Le directeur central de l’UGP (unité de gestion du projet de station de dessalement de l’eau de mer de Zarat à Gabès), Fethi Kamel, explique dans une interview accordée à l’agence TAP l’alternative du dessalement à la fois prometteuse et coûteuse.
D’après vous, est-ce que, financièrement et techniquement, le dessalement est la meilleure alternative pour mobiliser des ressources en eau en Tunisie ?
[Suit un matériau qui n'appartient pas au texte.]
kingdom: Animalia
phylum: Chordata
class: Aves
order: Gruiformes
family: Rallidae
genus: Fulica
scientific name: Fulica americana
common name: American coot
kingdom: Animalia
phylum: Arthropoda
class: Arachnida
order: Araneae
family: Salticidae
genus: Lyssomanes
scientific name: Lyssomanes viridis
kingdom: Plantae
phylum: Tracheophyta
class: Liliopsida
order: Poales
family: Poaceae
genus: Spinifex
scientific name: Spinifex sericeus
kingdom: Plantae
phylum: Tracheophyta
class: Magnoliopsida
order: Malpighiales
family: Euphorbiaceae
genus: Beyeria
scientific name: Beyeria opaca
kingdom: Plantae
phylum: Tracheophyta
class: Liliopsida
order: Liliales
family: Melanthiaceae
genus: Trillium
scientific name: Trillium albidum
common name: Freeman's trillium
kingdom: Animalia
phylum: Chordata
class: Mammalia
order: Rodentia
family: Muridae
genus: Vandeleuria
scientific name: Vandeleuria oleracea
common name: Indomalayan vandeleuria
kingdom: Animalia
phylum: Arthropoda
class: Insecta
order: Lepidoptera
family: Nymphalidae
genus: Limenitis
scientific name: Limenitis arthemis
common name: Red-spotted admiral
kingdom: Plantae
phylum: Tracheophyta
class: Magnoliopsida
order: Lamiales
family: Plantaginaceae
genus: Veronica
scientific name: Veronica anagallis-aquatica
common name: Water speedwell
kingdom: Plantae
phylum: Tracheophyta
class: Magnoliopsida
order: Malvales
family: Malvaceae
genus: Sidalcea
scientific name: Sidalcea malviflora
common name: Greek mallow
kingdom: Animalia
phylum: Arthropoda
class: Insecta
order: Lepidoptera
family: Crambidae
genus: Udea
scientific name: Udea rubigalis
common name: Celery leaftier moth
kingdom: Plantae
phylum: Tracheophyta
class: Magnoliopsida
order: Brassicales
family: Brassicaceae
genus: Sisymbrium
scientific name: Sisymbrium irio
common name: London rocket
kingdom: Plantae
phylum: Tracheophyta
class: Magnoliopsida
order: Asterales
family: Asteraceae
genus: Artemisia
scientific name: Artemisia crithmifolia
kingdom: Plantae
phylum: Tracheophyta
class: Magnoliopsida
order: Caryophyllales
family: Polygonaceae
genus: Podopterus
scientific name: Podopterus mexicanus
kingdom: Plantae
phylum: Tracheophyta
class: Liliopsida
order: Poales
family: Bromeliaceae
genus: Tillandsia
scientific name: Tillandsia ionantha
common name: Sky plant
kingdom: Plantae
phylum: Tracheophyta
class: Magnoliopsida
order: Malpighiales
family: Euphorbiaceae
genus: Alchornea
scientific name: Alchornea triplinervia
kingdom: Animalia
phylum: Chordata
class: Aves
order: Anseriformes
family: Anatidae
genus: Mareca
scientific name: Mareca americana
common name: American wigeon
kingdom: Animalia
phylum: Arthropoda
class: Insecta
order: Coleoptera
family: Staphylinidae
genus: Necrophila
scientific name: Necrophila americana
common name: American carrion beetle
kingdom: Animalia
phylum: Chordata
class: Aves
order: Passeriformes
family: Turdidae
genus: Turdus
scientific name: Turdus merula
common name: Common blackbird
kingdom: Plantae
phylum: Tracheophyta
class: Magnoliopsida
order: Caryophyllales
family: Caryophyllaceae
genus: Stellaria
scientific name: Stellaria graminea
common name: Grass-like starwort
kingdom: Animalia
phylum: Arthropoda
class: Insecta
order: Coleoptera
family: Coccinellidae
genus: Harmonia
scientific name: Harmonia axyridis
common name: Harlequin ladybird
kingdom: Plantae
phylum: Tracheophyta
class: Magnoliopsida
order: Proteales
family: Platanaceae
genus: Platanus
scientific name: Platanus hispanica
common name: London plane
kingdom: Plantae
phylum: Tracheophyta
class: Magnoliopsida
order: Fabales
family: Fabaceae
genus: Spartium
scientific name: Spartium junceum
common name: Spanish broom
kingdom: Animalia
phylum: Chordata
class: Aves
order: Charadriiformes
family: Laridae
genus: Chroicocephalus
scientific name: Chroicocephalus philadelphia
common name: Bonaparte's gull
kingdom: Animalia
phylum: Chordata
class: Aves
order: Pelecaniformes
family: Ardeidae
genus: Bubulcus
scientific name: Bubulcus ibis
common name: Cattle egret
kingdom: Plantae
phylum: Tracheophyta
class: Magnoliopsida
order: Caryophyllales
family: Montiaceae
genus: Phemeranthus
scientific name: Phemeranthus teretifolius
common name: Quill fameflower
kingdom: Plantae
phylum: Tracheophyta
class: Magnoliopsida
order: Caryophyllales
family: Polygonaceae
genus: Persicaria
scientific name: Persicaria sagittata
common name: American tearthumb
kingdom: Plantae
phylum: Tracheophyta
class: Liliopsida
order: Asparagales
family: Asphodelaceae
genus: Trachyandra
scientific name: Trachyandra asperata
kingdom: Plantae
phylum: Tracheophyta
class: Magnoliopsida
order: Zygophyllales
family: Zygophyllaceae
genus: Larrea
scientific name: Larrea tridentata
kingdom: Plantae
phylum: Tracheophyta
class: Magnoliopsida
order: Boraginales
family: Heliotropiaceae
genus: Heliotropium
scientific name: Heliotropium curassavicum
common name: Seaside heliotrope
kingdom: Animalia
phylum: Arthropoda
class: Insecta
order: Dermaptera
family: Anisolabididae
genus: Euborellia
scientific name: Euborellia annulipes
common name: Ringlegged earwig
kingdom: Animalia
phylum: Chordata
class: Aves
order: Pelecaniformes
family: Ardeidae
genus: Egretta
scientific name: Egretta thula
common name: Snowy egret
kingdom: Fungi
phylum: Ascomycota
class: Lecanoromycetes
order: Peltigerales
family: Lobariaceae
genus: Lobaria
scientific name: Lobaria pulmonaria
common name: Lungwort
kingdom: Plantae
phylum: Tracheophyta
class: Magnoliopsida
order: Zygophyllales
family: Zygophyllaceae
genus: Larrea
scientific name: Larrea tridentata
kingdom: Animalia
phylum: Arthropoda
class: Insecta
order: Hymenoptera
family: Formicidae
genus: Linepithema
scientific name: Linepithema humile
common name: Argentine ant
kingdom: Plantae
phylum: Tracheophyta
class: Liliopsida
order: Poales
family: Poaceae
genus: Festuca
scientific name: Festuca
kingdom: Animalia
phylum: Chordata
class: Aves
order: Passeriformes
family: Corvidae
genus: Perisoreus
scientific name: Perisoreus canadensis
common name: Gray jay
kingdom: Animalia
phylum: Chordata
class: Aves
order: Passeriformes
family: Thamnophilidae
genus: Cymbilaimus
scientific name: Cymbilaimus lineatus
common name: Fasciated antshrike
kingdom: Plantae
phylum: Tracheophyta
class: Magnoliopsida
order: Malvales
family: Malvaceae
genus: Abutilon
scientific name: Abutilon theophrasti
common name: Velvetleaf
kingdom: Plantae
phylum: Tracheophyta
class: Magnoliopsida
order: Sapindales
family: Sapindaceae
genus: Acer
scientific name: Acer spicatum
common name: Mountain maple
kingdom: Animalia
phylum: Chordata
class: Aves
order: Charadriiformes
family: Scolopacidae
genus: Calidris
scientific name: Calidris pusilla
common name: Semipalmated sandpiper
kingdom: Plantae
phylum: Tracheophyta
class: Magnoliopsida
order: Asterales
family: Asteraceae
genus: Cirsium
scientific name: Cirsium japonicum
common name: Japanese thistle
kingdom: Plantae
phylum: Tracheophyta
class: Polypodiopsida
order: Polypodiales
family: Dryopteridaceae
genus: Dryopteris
Le dessalement d’eau saumâtre et d’eau de mer est un pilier de la stratégie nationale de mobilisation des ressources en eau, en particulier pour les ressources non conventionnelles. Il est devenu, en Tunisie, une solution incontournable pour satisfaire les besoins accrus de la population en eau. Il s’impose parce que toutes les nappes souterraines du pays sont surexploitées.
Le dessalement est une technique bien maîtrisée à l’échelle mondiale et en Tunisie. La capacité mondiale de production d’eau dessalée a dépassé 100 millions de mètres cubes par jour alors qu’elle n’est que de 250 mille m3 par jour, en Tunisie.
D’après des experts, il faudrait plutôt opter pour le renouvellement et la réhabilitation du réseau de la Sonede, que pour le dessalement. Qu’en pensez-vous?
Je crois que les deux axes doivent être menés en parallèle. Il est important de maîtriser la demande en eau entre autres par la mise en œuvre de la stratégie d’économie d’eau, basée sur la détection et la réparation des fuites et la réhabilitation des réseaux vétustes.
Combien de stations de dessalement sont en service en Tunisie ?
Il y a une centaine de stations de dessalement en Tunisie de différentes tailles. La Sonede gère plus de 15 stations de dessalement qui représentent environ 60% de la capacité de dessalement dans le pays.
Les stations les plus importantes en service sont la station de dessalement de l’eau de mer de Djerba, d’une capacité de 50.000 m3/j extensible à 75.000 m3/j, la station de dessalement de l’eau saumâtre de Gabès, d’une capacité de 30.000 m3/j et la station de dessalement de l’eau de mer du Groupe Chimique à Skhira, d’une capacité de 12.000 m3/j.
Le coût de dessalement d’un mètre cube d’eau de mer avoisine les 3 dinars. La part de l’énergie représente 40% du coût, l’amortissement 40%, l’entretien 10% et le reste de composants, 10%.
En Tunisie, la technique de dessalement souvent utilisée est l’osmose inverse. Est-ce qu’on peut recourir, chez nous, à l’énergie solaire pour amortir le coût de cette technique énergivore ?
L’osmose inverse est la technique la mieux adaptée pour le contexte technico-économique tunisien. Il s’agit d’un procédé de séparation de l’eau et des sels dissouts, au moyen de membranes semi-perméables sous l’action de la pression (54 à 70 bars pour le traitement de l’eau de mer). Ce procédé fonctionne à température ambiante.
La consommation spécifique d’énergie du mètre cube d’eau de mer d’énergie est estimée à 3kWh/m3. A cet effet, le recours aux énergies renouvelables est appréciable. L’expérience de la Sonede dans l’utilisation de l’énergie solaire photovoltaïque est développée dans sa station de dessalement de Ben Guerdane (Médenine), où sont installés des panneaux solaires d’une capacité 212 kW crête.
Dans quelle mesure la rénovation des conduites de la Sonede permettra de réaliser des économies d’eau et d’argent ?
La Sonede procède déjà à la rénovation des conduites mais à un rythme faible vu sa situation financière. Certes, la rénovation des conduites permettra d’améliorer le rendement du réseau. En parallèle, le dessalement est nécessaire pour augmenter la capacité de production de l’eau. Il ne s’agit pas seulement de mobiliser des ressources en eau mais aussi d’en améliorer la qualité, pour ne pas dépasser 1,5 gramme de sel par litre.
La Sonede est en train de mettre en œuvre un programme de dessalement de l’eau de mer. Dans ce cadre, des projets ambitieux sont en cours de réalisation, dont la station de dessalement de Sousse d’une capacité de 100.000 m3/j, qui sera mise en service en 2021.
La station de dessalement de Zarat à Gabès, d’une même capacité de 100.000m3/j, entrera en production également en 2021 et la station de dessalement de Sfax, d’une capacité prévue de 200.000m3/j, sera opérationnelle en 2023.